Your assignment >>
Could you give every line of text from all the rows below as one numbered list, skipping blank lines and leaving the pictures out?

Supplied entries >>
# # # #

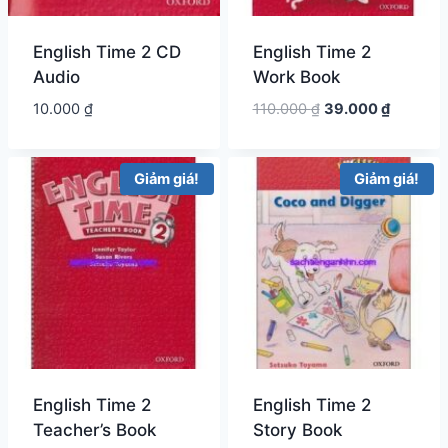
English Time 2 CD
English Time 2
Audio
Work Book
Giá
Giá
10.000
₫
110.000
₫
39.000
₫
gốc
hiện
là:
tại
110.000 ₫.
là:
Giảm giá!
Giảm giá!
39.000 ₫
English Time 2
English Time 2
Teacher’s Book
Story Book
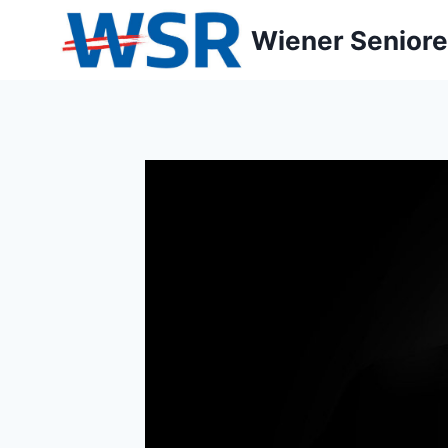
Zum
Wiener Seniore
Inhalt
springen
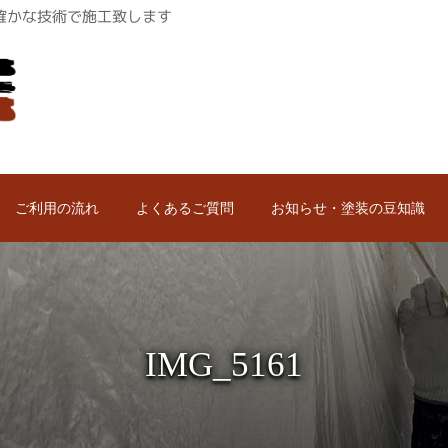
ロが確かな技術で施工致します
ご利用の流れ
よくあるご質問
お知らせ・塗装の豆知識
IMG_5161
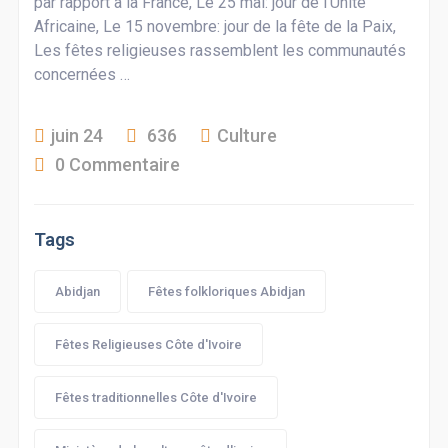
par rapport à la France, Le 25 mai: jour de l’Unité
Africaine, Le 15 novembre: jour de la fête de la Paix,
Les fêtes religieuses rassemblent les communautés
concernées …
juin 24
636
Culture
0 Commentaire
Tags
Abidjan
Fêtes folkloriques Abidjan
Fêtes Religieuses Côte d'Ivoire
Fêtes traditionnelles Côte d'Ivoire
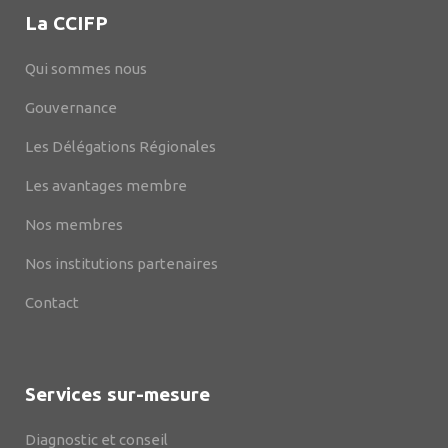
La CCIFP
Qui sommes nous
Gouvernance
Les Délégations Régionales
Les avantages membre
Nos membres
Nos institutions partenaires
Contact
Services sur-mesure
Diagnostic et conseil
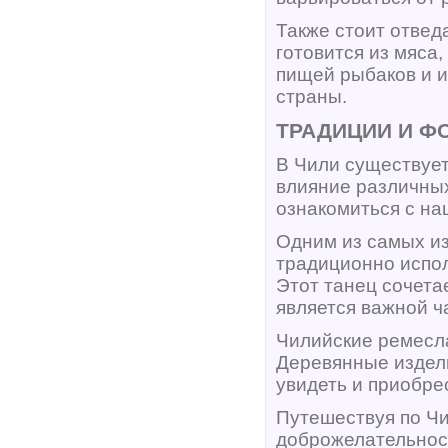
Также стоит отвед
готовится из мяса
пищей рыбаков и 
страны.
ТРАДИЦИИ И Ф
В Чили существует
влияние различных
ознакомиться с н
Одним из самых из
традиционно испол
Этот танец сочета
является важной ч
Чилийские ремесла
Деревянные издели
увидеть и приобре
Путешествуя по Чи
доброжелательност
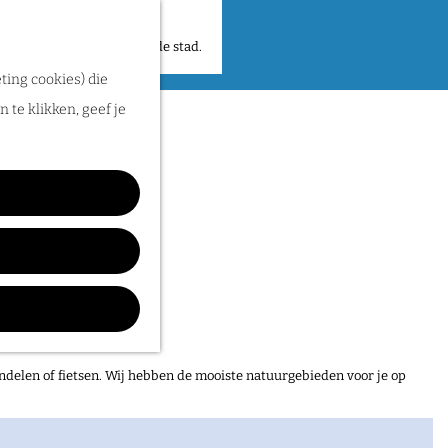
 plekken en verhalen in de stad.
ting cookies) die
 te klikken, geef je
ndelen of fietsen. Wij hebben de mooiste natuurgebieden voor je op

# # # #

Response >>
1. English Time 2 CD
2. English Time 2
3. Audio
4. Work Book
5. Giá
6. Giá
7. 10.000
8. ₫
9. 110.000
10. ₫
11. 39.000
12. ₫
13. gốc
14. hiện
15. là:
16. tại
17. 110.000 ₫.
18. là:
19. Giảm giá!
20. Giảm giá!
21. 39.000 ₫
22. English Time 2
23. English Time 2
24. Teacher’s Book
25. Story Book
26. Zum
27. Wiener Seniore
28. Inhalt
29. springen
30. ロが確かな技術で施工致します
31. ご利用の流れ
32. よくあるご質問
33. お知らせ・塗装の豆知識
34. IMG_5161
35. par rapport à la France, Le 25 mai: jour de l’Unité
36. Africaine, Le 15 novembre: jour de la fête de la Paix,
37. Les fêtes religieuses rassemblent les communautés
38. concernées …
39. juin 24
40. 636
41. Culture
42. 0 Commentaire
43. Tags
44. Abidjan
45. Fêtes folkloriques Abidjan
46. Fêtes Religieuses Côte d'Ivoire
47. Fêtes traditionnelles Côte d'Ivoire
48. La CCIFP
49. Qui sommes nous
50. Gouvernance
51. Les Délégations Régionales
52. Les avantages membre
53. Nos membres
54. Nos institutions partenaires
55. Contact
56. Services sur-mesure
57. Diagnostic et conseil
58. Также стоит отвед
59. готовится из мяса
60. пищей рыбаков и 
61. страны.
62. ТРАДИЦИИ И Ф
63. В Чили существует
64. влияние различных
65. ознакомиться с н
66. Одним из самых из
67. традиционно испол
68. Этот танец сочета
69. является важной ч
70. Чилийские ремесла
71. Деревянные издели
72. увидеть и приобре
73. Путешествуя по Чи
74. доброжелательност
75.  plekken en verhalen in de stad.
76. ting cookies) die
77.  te klikken, geef je
78. ndelen of fietsen. Wij hebben de mooiste natuurgebieden voor je op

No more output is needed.